On Wednesday, Thavisin said cannabis would be re-listed as a narcotic before 2025, demanding that the Ministry of Public Health issue a regulation to allow it only for medical and health purposes.

Cannabis was first allowed for medicinal use in 2018 and later permitted for recreational use in 2022 under a previous government. But in the absence of a comprehensive law, its recreational use increased and also resulted in the rapid growth of a small domestic retail market for marijuana.

Thousands of shops and small businesses selling cannabis products have emerged since 2022, with one study projecting the industry could be worth up to $1.2 billion by 2025, according to the Bangkok Post.

But Thavisin has strongly voiced his opposition against the recreational use of cannabis since he took office last year, warning that it could worsen the country’s drug abuse problems.

The prime minister has called on all the government agencies to cooperate in solving the country’s drug problem, demanding “clear results” within 90 days.

Observers noted that changing the rules about marijuana usage will impact the economy, as well as the small businesses catering to cannabis consumers.

The move in Thailand follows one in Canada: The government on Tuesday approved a request by the province of British Columbia to recriminalize the public use of drugs, the New York Times wrote.

Before the change, the province’s residents were allowed to possess small amounts of drugs, including hard heroin and cocaine, without facing criminal charges.

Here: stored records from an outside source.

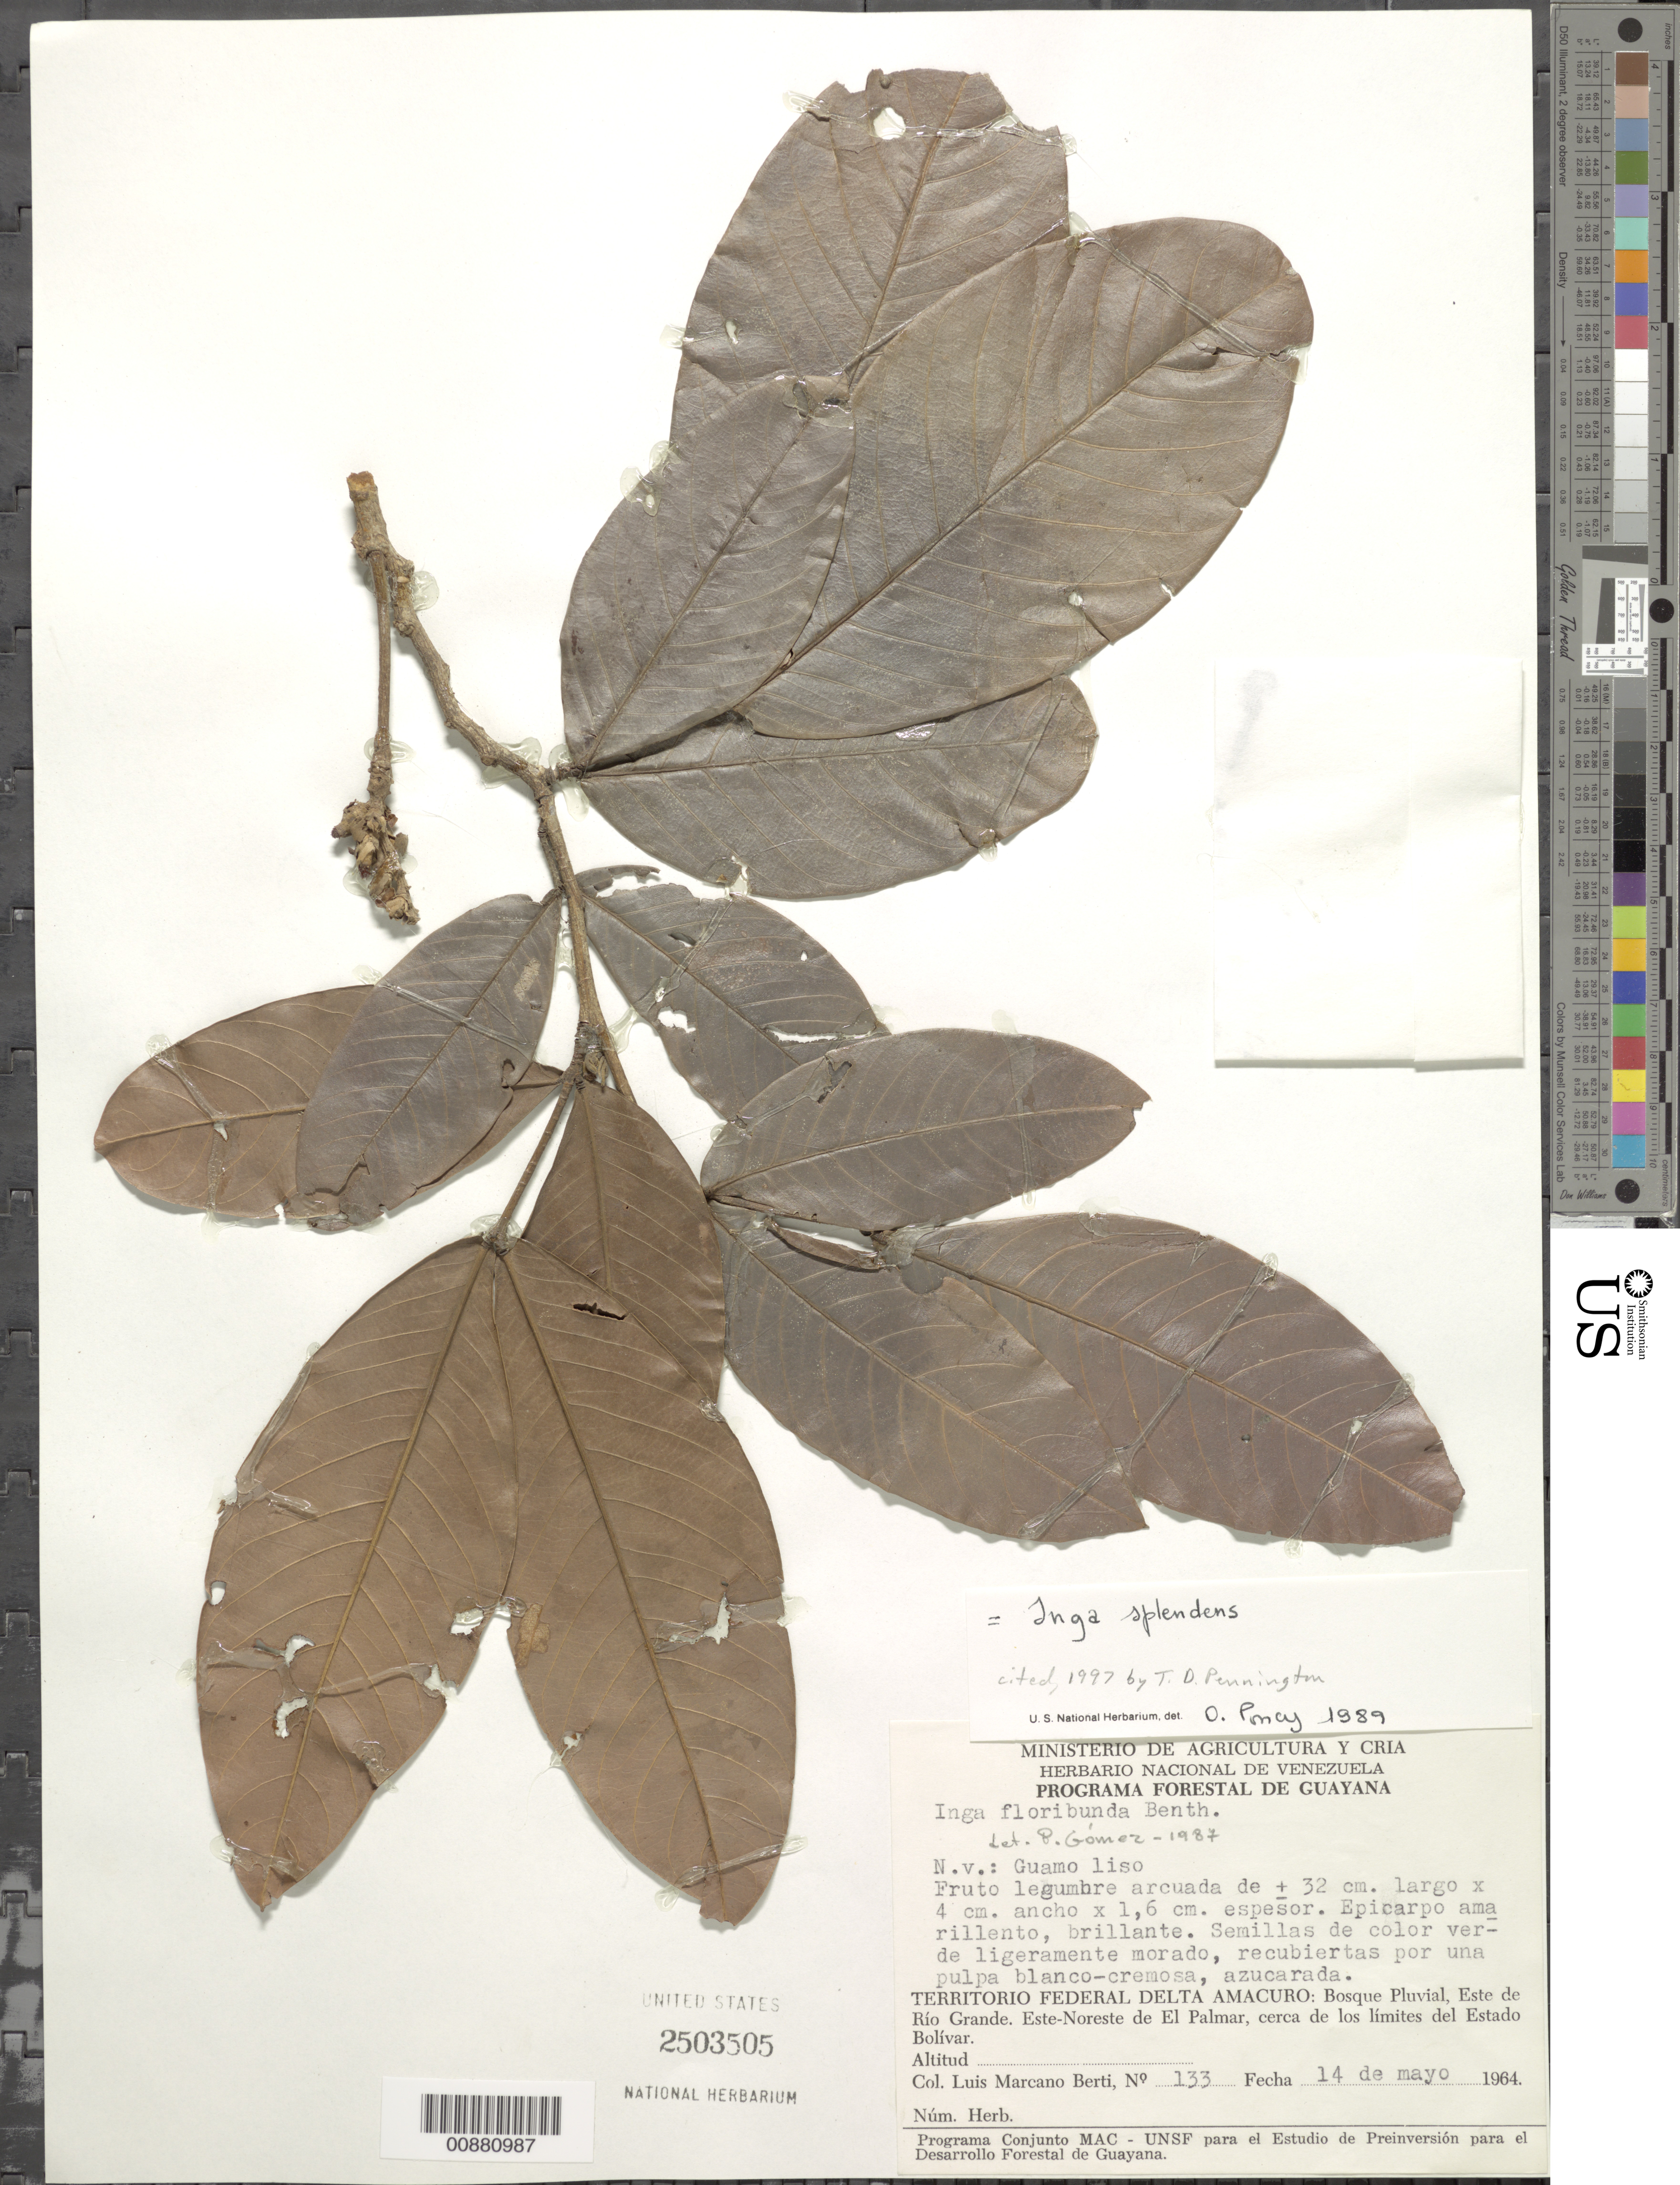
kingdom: Plantae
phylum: Tracheophyta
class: Magnoliopsida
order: Fabales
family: Fabaceae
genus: Inga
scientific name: Inga splendens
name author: Willd.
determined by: Poncy, O.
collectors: L. Marcano-Berti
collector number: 133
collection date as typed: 14-May-64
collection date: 1964-05-14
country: Venezuela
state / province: Delta Amacuro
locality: Este de Río Grande, ENE de El Palmar, cerca de los limites del Estado Bolívar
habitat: Bosque pluvial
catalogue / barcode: US 2503505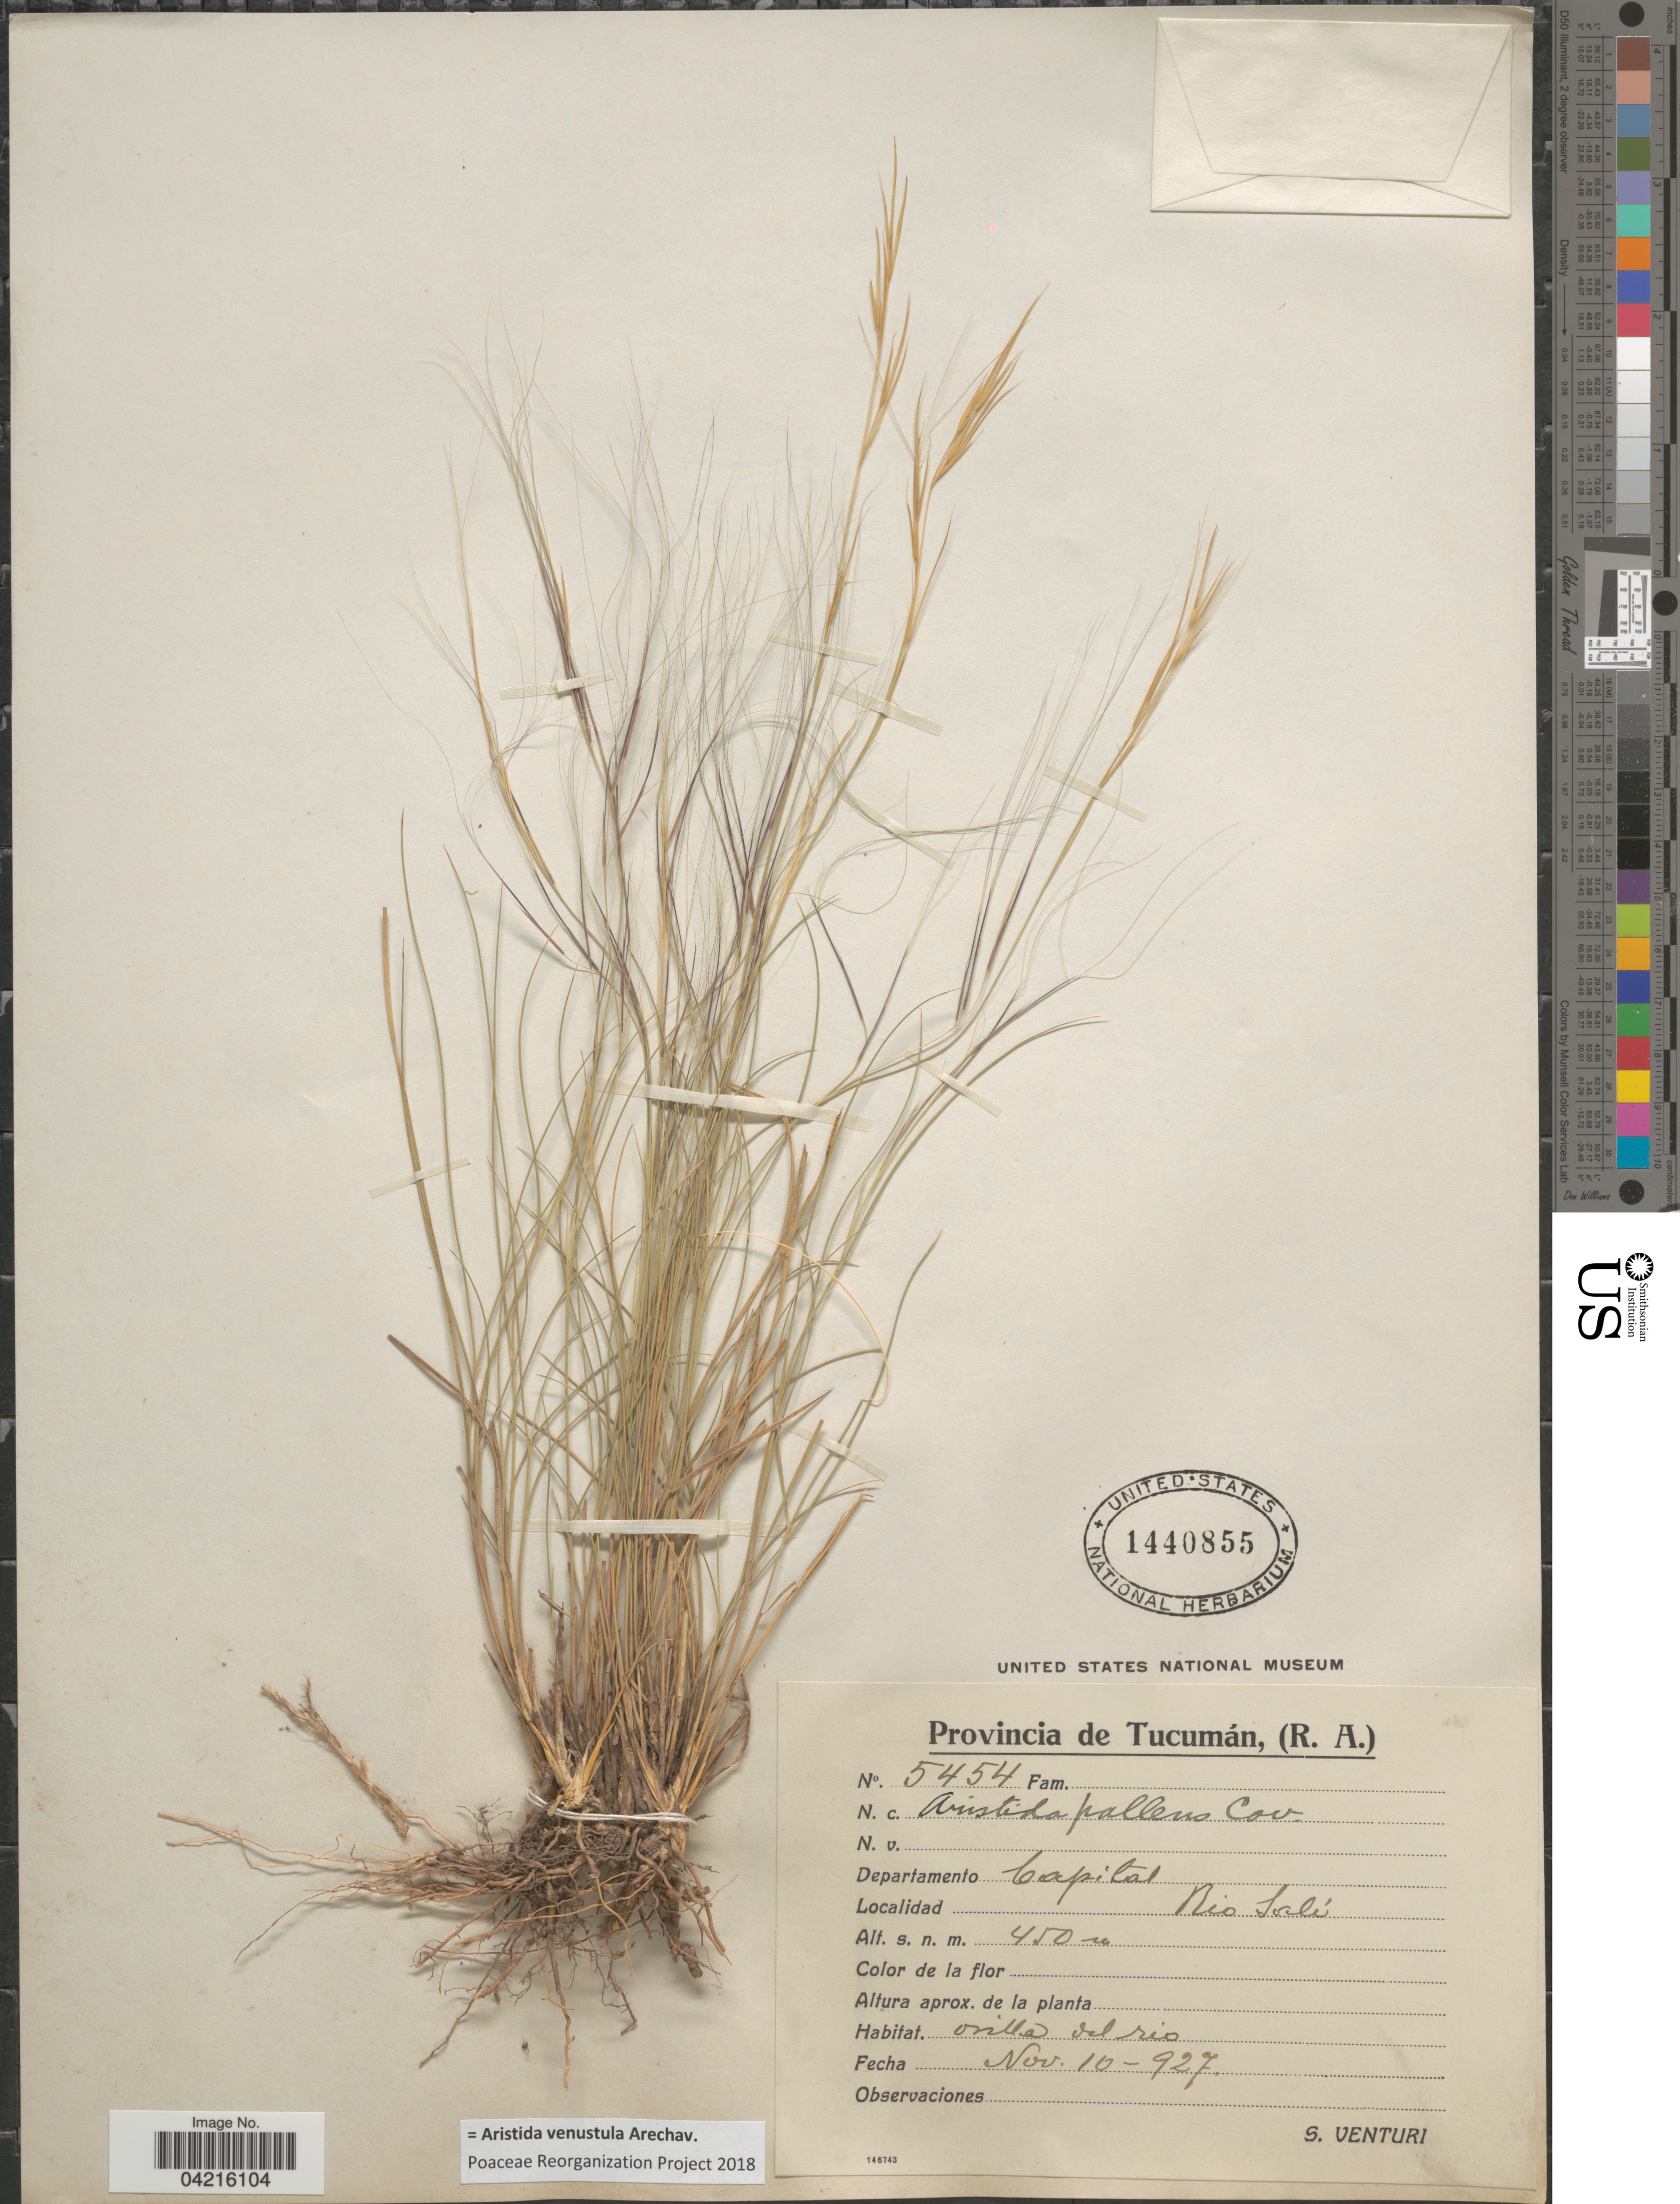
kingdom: Plantae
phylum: Tracheophyta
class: Liliopsida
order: Poales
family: Poaceae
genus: Aristida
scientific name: Aristida venustula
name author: Arechav.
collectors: S. Venturi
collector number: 5454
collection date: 1927-11-10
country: Argentina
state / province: Tucuman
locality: Departamento Capital. Rio Salí. Orilla del rio.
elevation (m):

However, following a public backlash and at the request of the province, the new rules prohibit public drug use, while restricting consumption to legal residences, safe injection sites, and other centers established by health authorities.

The changes underscore Canada’s struggle in grappling with the opioid crisis: The initiative sought to change the focus from punishing users to targeting large drug distributors and encouraging treatment.

Critics said they feared the ban will force users into unsafe use of the narcotics and lead to increased arrests.